What you are asked to do
Span requested from the data below: the line with "escritos migraram para" through the line with "Написать в чат", both included. Give only these lines again, exactly, and leave every picture out.

Records shown
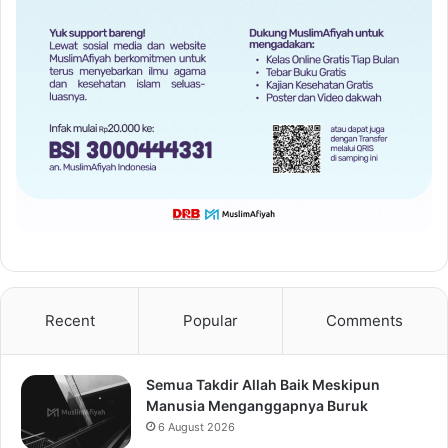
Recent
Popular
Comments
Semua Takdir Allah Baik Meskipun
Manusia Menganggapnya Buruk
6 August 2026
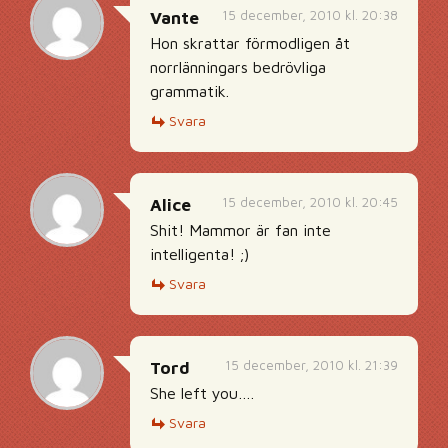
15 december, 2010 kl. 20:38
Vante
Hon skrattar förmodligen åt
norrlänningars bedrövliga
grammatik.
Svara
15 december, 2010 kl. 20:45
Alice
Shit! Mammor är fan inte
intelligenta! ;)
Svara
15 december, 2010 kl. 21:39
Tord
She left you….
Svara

---

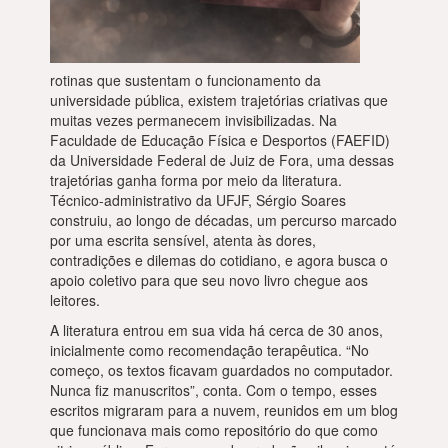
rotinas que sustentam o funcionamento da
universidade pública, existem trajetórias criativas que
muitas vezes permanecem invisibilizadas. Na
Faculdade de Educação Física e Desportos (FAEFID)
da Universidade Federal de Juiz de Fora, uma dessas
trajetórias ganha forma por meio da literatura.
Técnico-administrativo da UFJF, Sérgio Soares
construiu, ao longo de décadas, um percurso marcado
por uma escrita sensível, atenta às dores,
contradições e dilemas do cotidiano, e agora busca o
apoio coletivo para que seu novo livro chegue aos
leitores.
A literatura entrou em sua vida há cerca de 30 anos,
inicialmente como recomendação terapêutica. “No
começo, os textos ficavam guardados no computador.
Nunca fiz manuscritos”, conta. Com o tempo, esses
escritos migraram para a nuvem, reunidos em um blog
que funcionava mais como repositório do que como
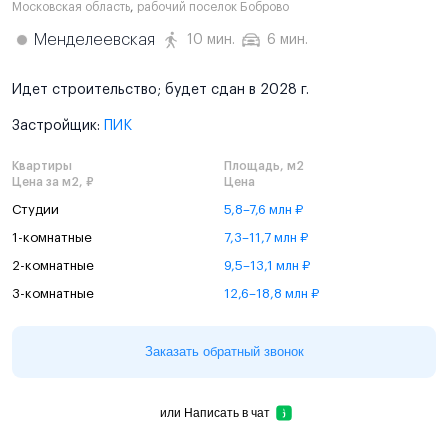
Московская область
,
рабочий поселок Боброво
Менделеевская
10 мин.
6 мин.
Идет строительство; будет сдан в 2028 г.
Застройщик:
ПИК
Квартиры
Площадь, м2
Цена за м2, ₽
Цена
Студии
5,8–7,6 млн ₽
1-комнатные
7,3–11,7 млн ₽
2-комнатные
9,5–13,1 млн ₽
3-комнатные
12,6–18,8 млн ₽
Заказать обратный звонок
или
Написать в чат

Your solution
escritos migraram para a nuvem, reunidos em um blog
que funcionava mais como repositório do que como
Московская область
,
рабочий поселок Боброво
Менделеевская
10 мин.
6 мин.
Идет строительство; будет сдан в 2028 г.
Застройщик:
ПИК
Квартиры
Площадь, м2
Цена за м2, ₽
Цена
Студии
5,8–7,6 млн ₽
1-комнатные
7,3–11,7 млн ₽
2-комнатные
9,5–13,1 млн ₽
3-комнатные
12,6–18,8 млн ₽
Заказать обратный звонок
или
Написать в чат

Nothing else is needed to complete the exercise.